Assume you could double your net worth every five years, if you keep working in business. Assume you already have enough to walk away, that you have provided for spouse and kids, if any, and that your dream is to spend the second half of your life, or the fourth quarter, doing something for society. Do you walk out today, serve as a volunteer, raise money? Or do you keep your head down, work on your career, and wait until you have enough dollars to fund your own philanthropic vision? Holden at GiveWell is asking similar questions.
Image financial statements running sideways across the page, from 2007 to actuarial life expectancy. At the foot of each page is your net income and net worth year by year projected.
Plan A - Work to 65. Get very rich. Postpone big gifts or engagement.
Plan B - Quit now. Live on nest egg. Volunteer. Raise money for cause
Plan C - Plan C. Work until you can afford to fund your own philanthropic venture.

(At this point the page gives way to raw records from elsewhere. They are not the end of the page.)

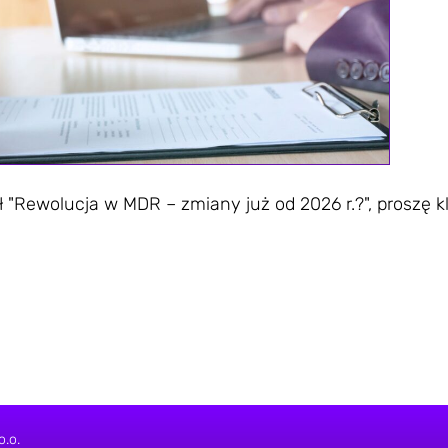
 "Rewolucja w MDR – zmiany już od 2026 r.?", proszę kl
o.o.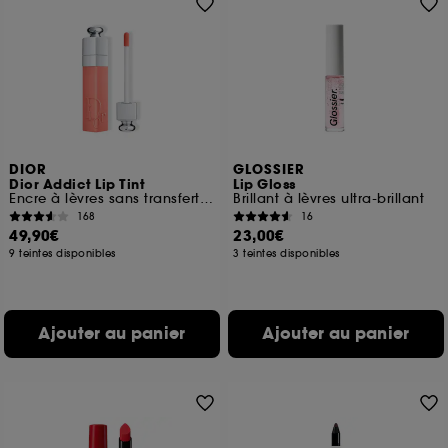
DIOR
GLOSSIER
Dior Addict Lip Tint
Lip Gloss
Encre à lèvres sans transfert Hydratation 24 h
Brillant à lèvres ultra-brillant
168
16
49,90€
23,00€
9 teintes disponibles
3 teintes disponibles
Ajouter au panier
Ajouter au panier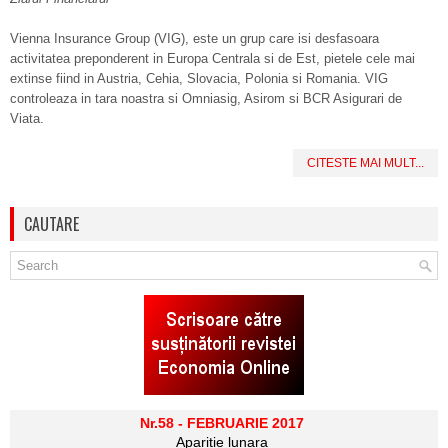
Vienna Insurance Group (VIG), este un grup care isi desfasoara
activitatea preponderent in Europa Centrala si de Est, pietele cele mai
extinse fiind in Austria, Cehia, Slovacia, Polonia si Romania. VIG
controleaza in tara noastra si Omniasig, Asirom si BCR Asigurari de
Viata.
CITESTE MAI MULT...
CAUTARE
Nr.58 - FEBRUARIE 2017
Aparitie lunara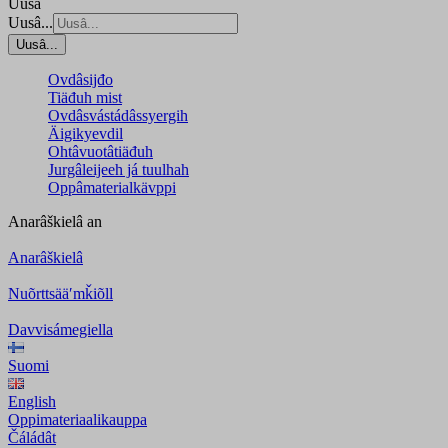
Uusâ
Uusâ...
Uusâ...
Ovdâsijđo
Tiäđuh mist
Ovdâsvástádâssyergih
Äigikyevdil
Ohtâvuotâtiäđuh
Jurgâleijeeh já tuulhah
Oppâmaterialkävppi
Anarâškielâ
an
Anarâškielâ
Nuõrttsääʹmǩiõll
Davvisámegiella
Suomi
English
Oppimateriaalikauppa
Čáládât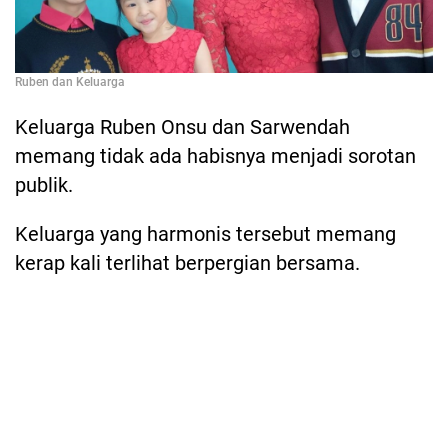
Ruben dan Keluarga
Keluarga Ruben Onsu dan Sarwendah
memang tidak ada habisnya menjadi sorotan
publik.
Keluarga yang harmonis tersebut memang
kerap kali terlihat berpergian bersama.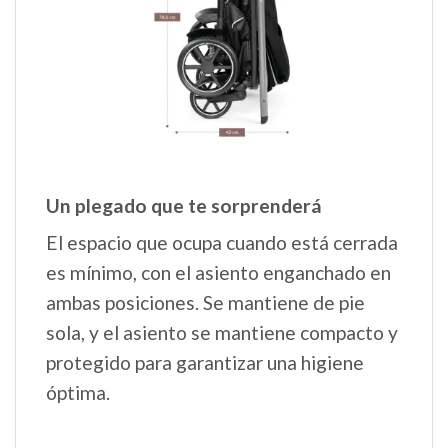
Un plegado que te sorprenderá
El espacio que ocupa cuando está cerrada
es mínimo, con el asiento enganchado en
ambas posiciones. Se mantiene de pie
sola, y el asiento se mantiene compacto y
protegido para garantizar una higiene
óptima.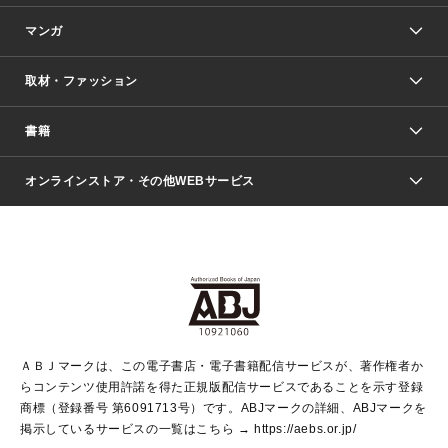
マンガ
取材・ファッション
少年マンガ
週刊少年ジャンプ
書籍
ファッション・美容
青年マンガ
ジャンプSQ.
Seventeen
週刊ヤングジャンプ
オンラインストア・その他WEBサービス
文芸・文庫・総合
芸能・情報・スポーツ
少女マンガ
Vジャンプ
non-no Web
ヤングジャンプ定期購読デジタル
すばる
Myojo
オンラインストア
りぼん
学芸・ノンフィクション・新書
最強ジャンプ
女性マンガ
@BAILA
ヤンジャン＋
小説すばる
週プレNEWS
マーガレット
集英社OTOコンテンツ
集英社 学芸編集部
少年ジャンプ＋
その他WEBサービス
クッキー
ライトノベル・ノベライズ
MAQUIA ONLINE
となりのヤングジャンプ
集英社 文芸ステーション
週プレ グラジャパ！
別冊マーガレット
SHUEISHA MANGA-ART HERITAGE
集英社 ビジネス書
ゼブラック
ココハナ
SHUEISHA ADNAVI
SPUR.JP
集英社Webマガジン Cobalt
グランドジャンプ
web 集英社文庫
キッズ
web Sportiva
マンガMee
ジャンプキャラクターズストア
集英社新書
ジャンプルーキー！
月刊オフィスユー
ＡＢＪマークは、この電子書店・電子書籍配信サービスが、著作権者か
EDITOR'S LAB
LEE
集英社オレンジ文庫
ウルトラジャンプ
青春と読書
パラスポ＋！
らコンテンツ使用許諾を得た正規版配信サービスであることを示す登録
集英社みらい文庫
リマコミ＋
HAPPY PLUS STORE
集英社新書プラス
ジャンプTOON
商標（登録番号 第6091713号）です。ABJマークの詳細、ABJマークを
Marisol
シフォン文庫
アジア人物史
S-KIDS.LAND
マンガMeets
掲示しているサービスの一覧はこちら →
https://aebs.or.jp/
shueisha vox
よみタイ
S-MANGA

Assume that at year of actuarial death the final net worth is the same on all three scenarios. How does one decide between these three possibilities? Perhaps it helps to see the rows of numbers, lined up from now until death as a life line, a life story. Tell me as you run the fingers across the ledger about the life you will lead, what you will do, what you might accomplish for yourself, family and society. Tell me the stories - A, B, and C. What life do you want to live? What will be the outcomes you can imagine or predict for others? How do you net it all out?
A totally rational analysis would have to look at the social investment and social benefits, as well as the personal finances. Dollars into the project, timing of those dollars, versus results out on all three scenarios. That "result equation," however, is almost always speculative. A gamble, a dream, a hope, a determination. But even subjectively, is the cause in question one that seems compellingly to demand immediate action, so that the risk of jumping in right now, without the big bucks, seems worthwhile?
Holden himself is a financial person. I would be interested in further thoughts he has as he makes his own life-determining choices. Courageous of you, Holden, to share your thinking with us on the net. Others can learn from the way you process the factors in your own decision-making. Thank you.
You're right, I am/have been a "financial person," but for this particular decision I didn't do a side-by-side or line-by-line analysis. Instead I thought about two big principles: the value of division of labor, and the value of passion.
With a large and well-coordinated world, the most productive way you can help is generally to do one thing well. And chances are, if you can find something that keeps you up at night and gets you up in the morning, you've found not only what you'll enjoy most, but also what you can do best.
GiveWell started with me just trying to figure out where to donate. I thought of it as an annoying chore and I wanted to get back to my job. But as realized that it is a full-time endeavor, I also realized I find it more interesting than investing. There is a lot of similarity in that it involves betting on things with a lot of uncertainty ... I just personally find the path from dollars to better lives more interesting/motivating than the path from dollars to more dollars.
A lot of my coworkers share my values, but find markets more interesting. They should keep doing what they're best at (and passionate about), and donate what they can spare (in some cases to GiveWell). If the donations happen and the finances work out, the result is the right division of labor to "produce" as much good as possible - and everyone's doing only what they love to do. I think that's a much better solution than dividing the labor by stage of life, in which case the only people thinking about how to translate wealth into good are the ones who've spent their lives and made their name doing something else.
Posted by: Holden | April 21, 2007 at 05:24 PM
You really have quite a captcha here. If it took me 3 tries to get that comment posted, imagine what a spammer has to go through.